Beginning at the line containing "在使用 Travis CI", print every line until the records end, keeping each exactly as it is.

——————————

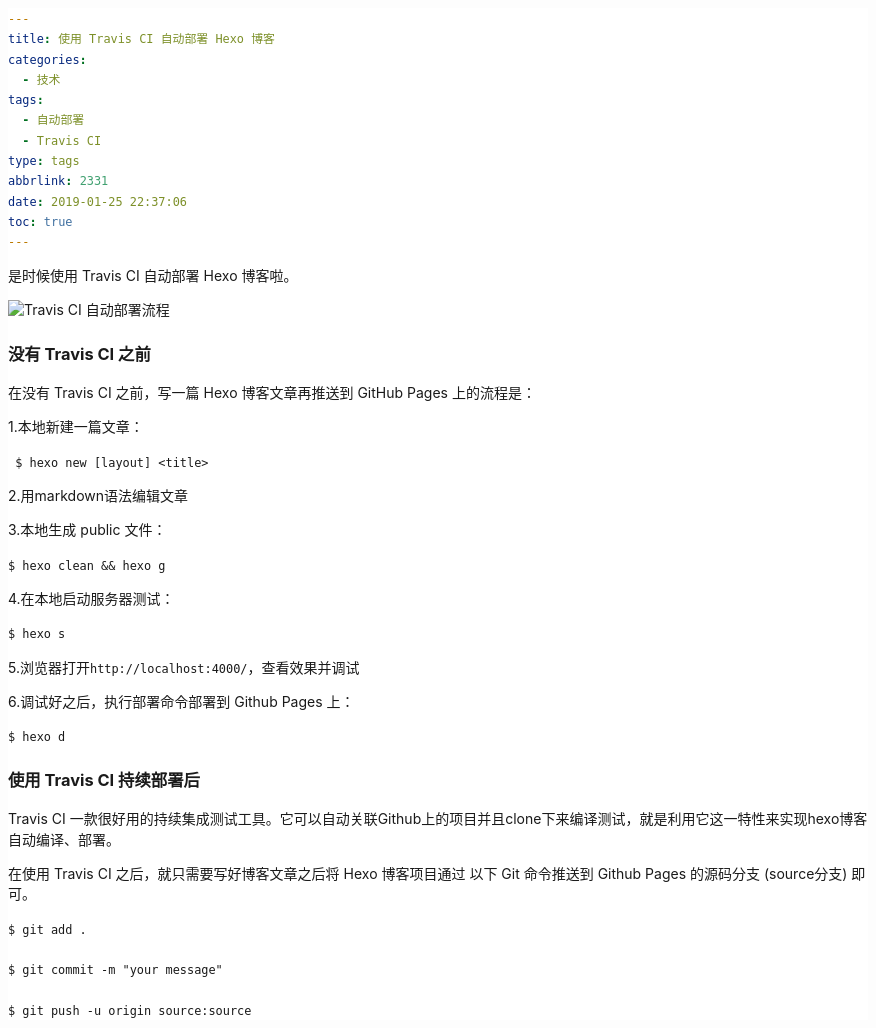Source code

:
 ```yaml
---
title: 使用 Travis CI 自动部署 Hexo 博客
categories:
  - 技术
tags:
  - 自动部署
  - Travis CI
type: tags
abbrlink: 2331
date: 2019-01-25 22:37:06
toc: true
---
```


是时候使用 Travis CI 自动部署 Hexo 博客啦。



![Travis CI 自动部署流程](https://i.loli.net/2019/07/13/5d29679d61e4094268.png)


### 没有 Travis CI 之前

在没有 Travis CI 之前，写一篇 Hexo 博客文章再推送到 GitHub Pages 上的流程是：

1.本地新建一篇文章：
```
 $ hexo new [layout] <title>
```
2.用markdown语法编辑文章

3.本地生成 public 文件：
```
$ hexo clean && hexo g 
```
4.在本地启动服务器测试：
```
$ hexo s 
```
5.浏览器打开`http://localhost:4000/`，查看效果并调试

6.调试好之后，执行部署命令部署到 Github Pages 上：
```
$ hexo d
```


### 使用 Travis CI 持续部署后

Travis CI 一款很好用的持续集成测试工具。它可以自动关联Github上的项目并且clone下来编译测试，就是利用它这一特性来实现hexo博客自动编译、部署。

在使用 Travis CI 之后，就只需要写好博客文章之后将 Hexo 博客项目通过 以下 Git 命令推送到 Github Pages 的源码分支 (source分支) 即可。

```
$ git add .

$ git commit -m "your message"

$ git push -u origin source:source
```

——————————

**Result below**
在使用 Travis CI 之后，就只需要写好博客文章之后将 Hexo 博客项目通过 以下 Git 命令推送到 Github Pages 的源码分支 (source分支) 即可。

```
$ git add .

$ git commit -m "your message"

$ git push -u origin source:source
```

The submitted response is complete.